MARKO ZARIĆ

Research

Here is a list of all my publications. Follow the links at the bottom for more information (pdf, code, etc.).

Publications

Pink Noise LQR: How does Colored Noise affect the Optimal Policy in RL?

Jakob Hollenstein, Marko Zaric, Samuele Tosatto, Justus Piater

ICML 2024 Workshop: Foundations of Reinforcement Learning and Control--Connections and Perspectives2024

Abstract:

Colored noise, a class of temporally correlated noise processes, has shown promising results for improving exploration in deep reinforcement learning for both off-policy and on-policy algorithms. However, It is unclear how temporally correlated colored noise affects policy learning apart from changing exploration properties. In this paper, we investigate the influence of colored noise on the optimal policy in a simplified linear quadratic regulator (LQR) setting. We show that the expected trajectory remains independent of the noise color for a given linear policy. We derive a closed-form solution for the expected cost and find that the noise affects both the expected cost and the optimal policy. The cost splits into two parts: a state-cost part equaling the cost for the unperturbed system and a noise-cost term independent of the initial state. Far from the goal state, the state cost dominates, and the effect due to the noise is negligible: the policy approaches the optimal policy of the unperturbed system. Near the goal state, the noise cost dominates, changing the optimal policy.

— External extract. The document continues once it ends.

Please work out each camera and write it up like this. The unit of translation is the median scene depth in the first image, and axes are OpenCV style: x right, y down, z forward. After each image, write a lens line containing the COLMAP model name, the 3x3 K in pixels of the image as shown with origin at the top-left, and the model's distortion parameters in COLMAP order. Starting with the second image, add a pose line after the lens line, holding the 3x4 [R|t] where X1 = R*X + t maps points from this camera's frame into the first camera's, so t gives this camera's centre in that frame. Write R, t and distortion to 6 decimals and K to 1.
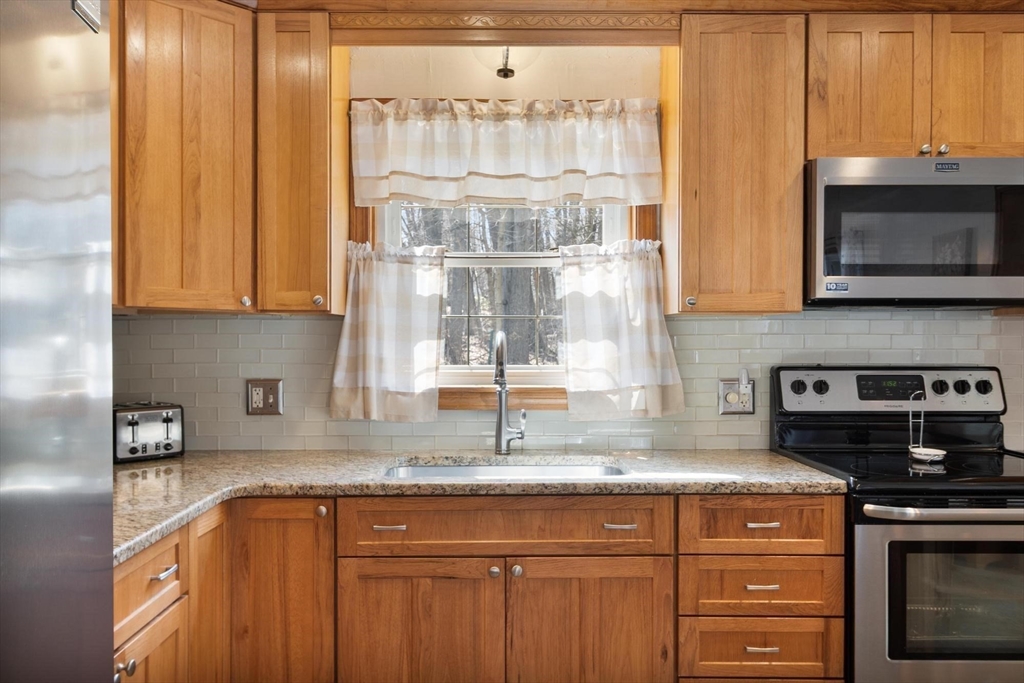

Unsupervised Learning of Effective Actions in Robotics

Marko Zaric, Jakob Hollenstein, Justus Piater, Erwan Renaudo

Proceedings of the First Austrian Symposium on AI, Robotics, and Vision (AIRoV 2024)2024

Abstract:

Learning actions that are relevant to decision-making and can be executed effectively is a key problem in autonomous robotics. Current state-of-the-art action representations in robotics lack proper effect-driven learning of the robot's actions. Although successful in solving manipulation tasks, deep learning methods also lack this ability, in addition to their high cost in terms of memory or training data. In this paper, we propose an unsupervised algorithm to discretize a continuous motion space and generate "action prototypes", each producing different effects in the environment. After an exploration phase, the algorithm automatically builds a representation of the effects and groups motions into action prototypes, where motions more likely to produce an effect are represented more than those that lead to negligible changes. We evaluate our method on a simulated stair-climbing reinforcement learning task, and the preliminary results show that our effect driven discretization outperforms uniformly and randomly sampled discretizations in convergence speed and maximum reward.